Нет, этого я не понимаю. Лис в лесу я никогда не встречала, а вот в городе их полно: расхаживают по улицам как ни в чем не бывало. Но тем не менее они так красивы, что я даже представить себе не могу, что их нужно убивать в наказание за их природные наглость и охотничьи инстинкты.
Я все гляжу на убитого кролика, и меня наконец осеняет, что здесь не так.
– Крови слишком много, – медленно произношу я, по мере того как мои мысли оформляются в слова.
Под безжизненным тельцем виднеется лужица крови, но, кроме того, она размазана по трем ступенькам, ведущим к гравиевой дорожке. На лице Марка проступает озадаченность, он обдумывает мои слова.
– Я помню, как мы вскрывали лягушек на уроках биологии в четвертом классе, но вот с кроликами я никогда не имел дела. Сколько крови в нем должно быть?
В его голосе слышится сарказм, и мое раздражение нарастает. Почему он не видит того, что вижу я?
– Допустим, это сделала лиса. – Я стараюсь сохранять спокойствие. – И допустим, в крошечном диком кролике достаточно крови, чтобы устроить весь этот бардак, – лиса что, лапы о ступени вытирала?
Марк смеется, но я не шучу.
– Или она хвостом эти пятна крови нарисовала?
Именно так наше крыльцо и выглядит.

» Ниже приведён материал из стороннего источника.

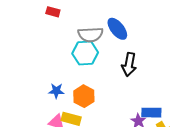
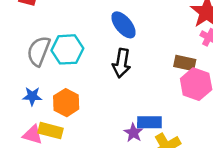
blue ellipse: (117, 29) -> (124, 25), moved
gray semicircle: (90, 35) -> (39, 51), moved, turned 115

Словно кто-то взял кисть, обмакнул в кроличью кровь и раскрасил наши ступени. С неожиданной ясностью я понимаю, что наше крыльцо похоже на место преступления.
Лицо Марка приобретает серьезное выражение. Он крепко обнимает меня за плечи, закрывает дверь, а затем отстраняется и ловит мой взгляд.
– Расскажи мне. Ну, расскажи мне, кто это сделал, – предлагает он.
– Я не знаю, кто это сделал. Но он так поступил из-за того, что я обратилась в полицию. Он так поступил, потому что знает что-то о маминой смерти и хочет, чтобы я так и не выяснила правду. – От озвучивания моя теория не становится менее фантастической.